Records supplied:
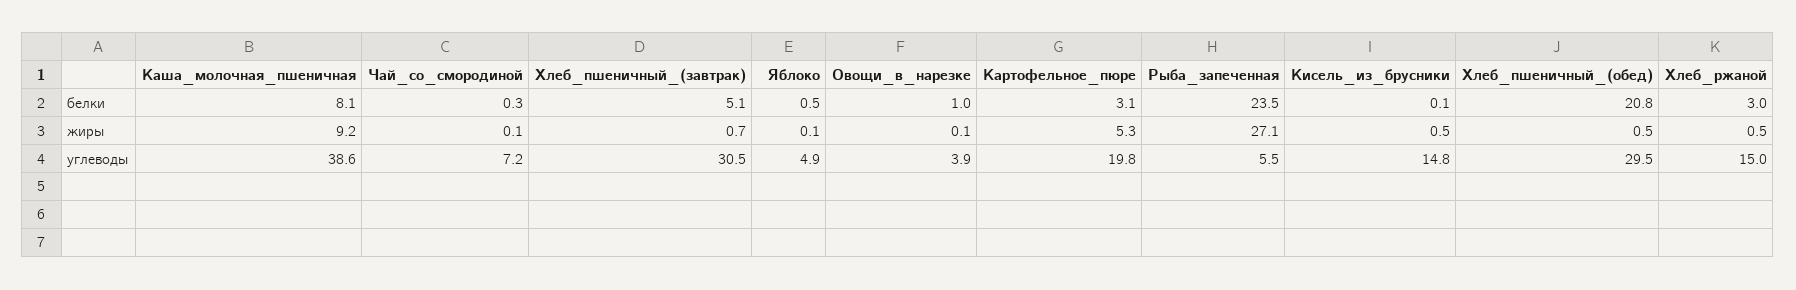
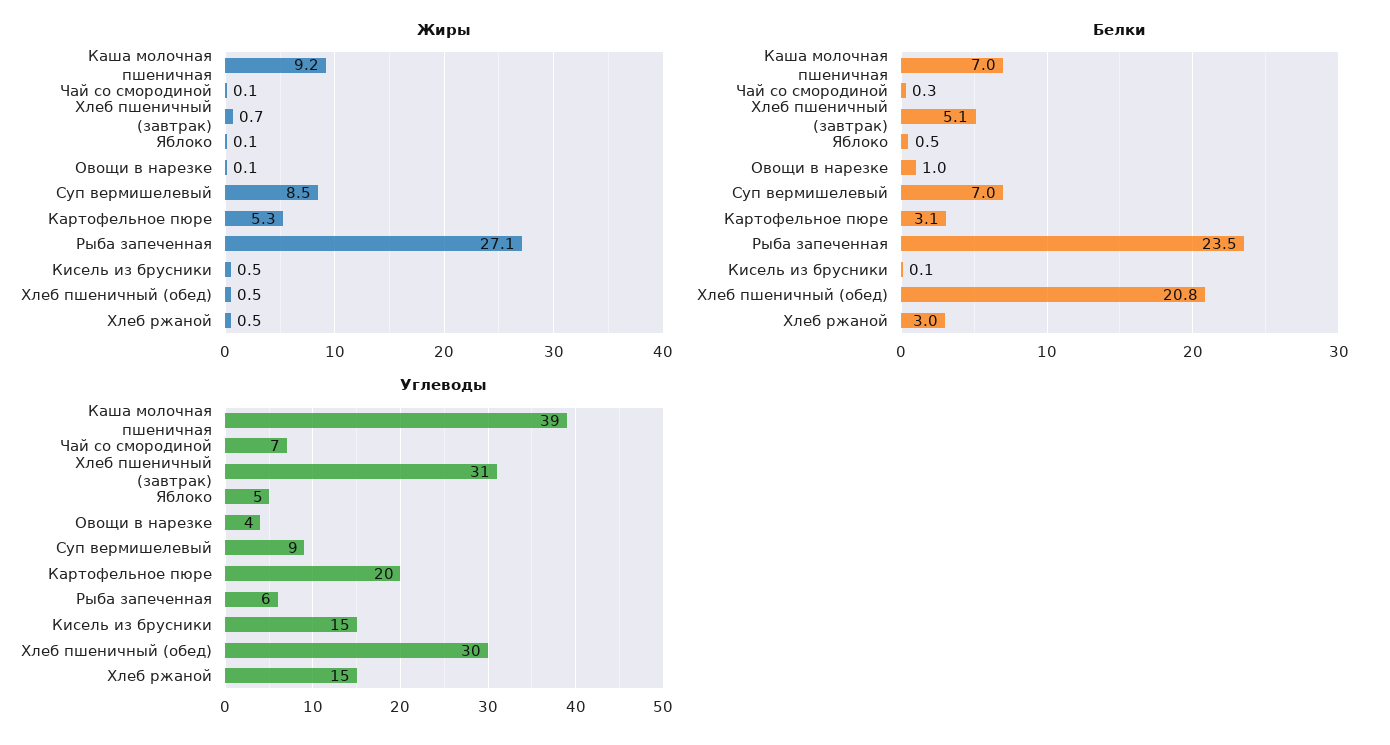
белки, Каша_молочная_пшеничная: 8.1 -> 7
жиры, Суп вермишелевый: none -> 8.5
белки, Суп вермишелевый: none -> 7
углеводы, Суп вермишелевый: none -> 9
...
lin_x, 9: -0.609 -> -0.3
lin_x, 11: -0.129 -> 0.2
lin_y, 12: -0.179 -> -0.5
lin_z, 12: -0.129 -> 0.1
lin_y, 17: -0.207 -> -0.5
--
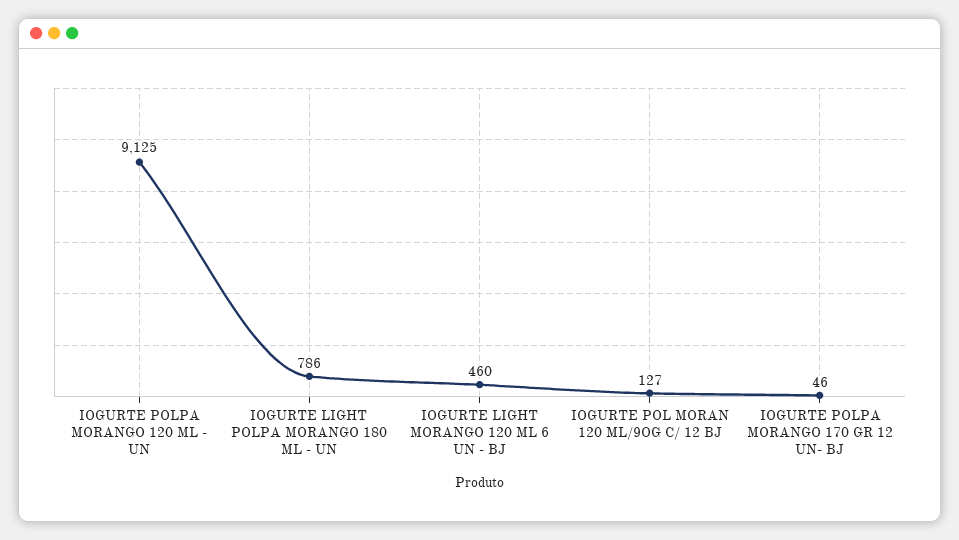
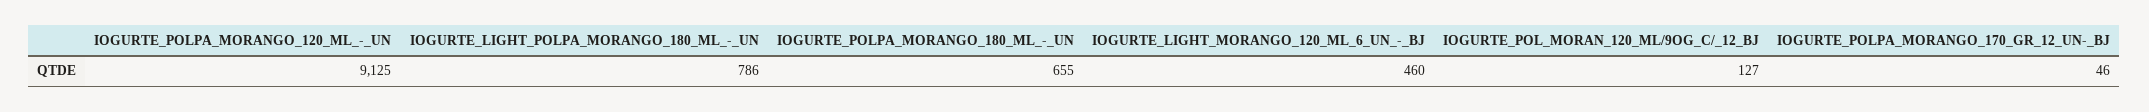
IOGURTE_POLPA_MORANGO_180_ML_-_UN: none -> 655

Requirement: Go through the entries above and pull out each line with "вермишелевый" in it.

Answer section:
жиры, Суп вермишелевый: none -> 8.5
белки, Суп вермишелевый: none -> 7
углеводы, Суп вермишелевый: none -> 9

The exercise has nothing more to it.